I'm really sorry to hear that it is hard, but the fact your husband is texting like mad means that it is working, it is not time to give up - meeting halfway doesn't mean you cave into his demands. If he can't see that it is him that has caused this breakdown then its not time for face-face. I know you desperately want your family back together, but you must not accept it going back to the way it was and by giving in that's all it would accomplish. You are worthy of love and respect and must not settle for anything less, if he is worthy then it is never too late and that's the point of this exercise.


----------



## staircase (May 16, 2011)

I hope things end up ok Cherokee! I (try to) do the 180 for my own sanity like lon said. stbx and I aren't ever getting back together although my Dr called him "Haley's commet" and thinks I haven't heard the last of him. I hope I have.


----------



## cherokee96red (Apr 23, 2011)

I get what you guys are saying. The face to face/heart to heart we missed was not for R, I am accepting that it won't happen. It would have been an opportunity to communicate like adults and we need that as we haven't seen each other since February. Too much silence was misinterpreted as hate. I don't have the energy for that and accomplishes nothing. My kids deserve to see that people can work through their differences. No matter what happens between us, we are still parents. With my son's wedding on the horizon I wanted to start clearing the air so there is not a cloud hanging over them on a such a joyous occasion.

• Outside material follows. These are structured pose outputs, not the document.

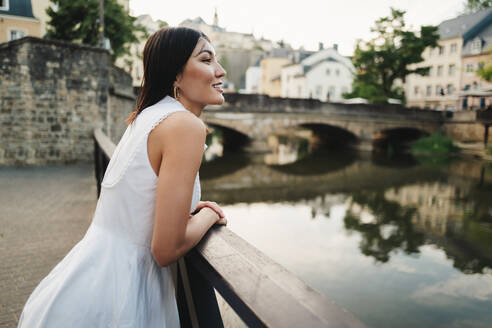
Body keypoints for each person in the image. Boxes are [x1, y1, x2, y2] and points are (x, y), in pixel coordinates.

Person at [18, 26, 227, 327]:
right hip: (127, 292)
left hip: (88, 281)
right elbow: (166, 248)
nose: (219, 71)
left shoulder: (146, 117)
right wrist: (208, 214)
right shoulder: (185, 126)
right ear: (176, 75)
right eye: (206, 60)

I can't continue with things like this. I have been presented with a job opportunity that involves a month away for training. It is the first step in regaining my independence and once again being self sufficient in every way. I own the mistakes I have made in our marriage and I am taking control of correcting them. If I don't work on me now and become a better me then what to I have to offer anyone, myself included?

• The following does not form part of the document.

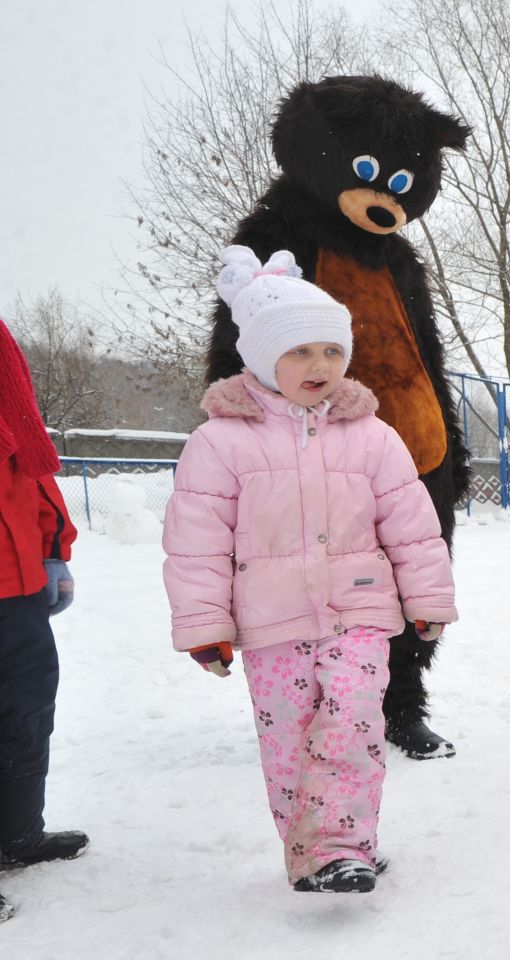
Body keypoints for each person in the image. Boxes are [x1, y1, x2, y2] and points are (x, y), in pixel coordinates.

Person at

Today has been a more peaceful day, STBXH and I have been communicating and I feel so much more empowered about beginning a new life.


----------



## Lon (Jun 6, 2011)

haley's comet... good one. I'm not sure if my stbxw will ever come back, she's certainly headed out to far orbit right now, so Cherokee's issue is not one that I've experienced for real - though in my mind, especially at the beginning of all this, I felt like I had to prove over and over that I was willing to do whatever it took for us to get past this together. In fact stbx commented that this is the most I've written and talked to her since we first started dating - except in her mind she thinks its because we're both headed to a healthier relationship with each other (she didn't sense the smell of desparation those letters were steeped in).

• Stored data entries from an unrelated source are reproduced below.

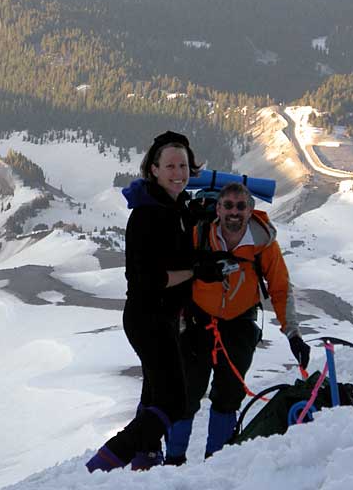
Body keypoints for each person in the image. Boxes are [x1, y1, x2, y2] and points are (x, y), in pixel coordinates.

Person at [86, 131, 225, 473]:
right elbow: (148, 278)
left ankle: (143, 460)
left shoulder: (170, 207)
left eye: (184, 165)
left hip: (161, 318)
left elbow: (177, 249)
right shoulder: (148, 215)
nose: (179, 172)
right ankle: (102, 465)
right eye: (170, 166)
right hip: (147, 318)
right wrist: (196, 270)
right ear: (154, 170)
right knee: (174, 400)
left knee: (156, 394)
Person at [164, 182, 311, 464]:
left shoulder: (263, 244)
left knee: (228, 396)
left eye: (241, 206)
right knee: (185, 395)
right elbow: (176, 274)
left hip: (240, 327)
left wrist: (293, 333)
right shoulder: (199, 235)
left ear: (251, 210)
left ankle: (216, 464)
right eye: (228, 205)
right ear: (217, 208)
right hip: (197, 324)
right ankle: (173, 462)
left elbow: (280, 288)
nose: (234, 212)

I've since cutoff being cordial with her, and she is actually starting to get hostile now that our relationship with each other is not turning out as one-sided as she possible thought - now that I'm standing up for myself her sense of right and wrong is being threatened and she's even gone as far as threatening to cutoff contact with my inlaws (thought I don't know how she expects to enforce that at this point, I'm free to assiciate with whomever I want).


----------



## cherokee96red (Apr 23, 2011)

Haven't totally abandoned some of the ideas in the 180. Rather, have modified them. The last few days have been more tolerable for me and I have been better able to focus on my priorities. The emotions are not as severe and overpowering as they have been. Not to say they won't ever be but...


----------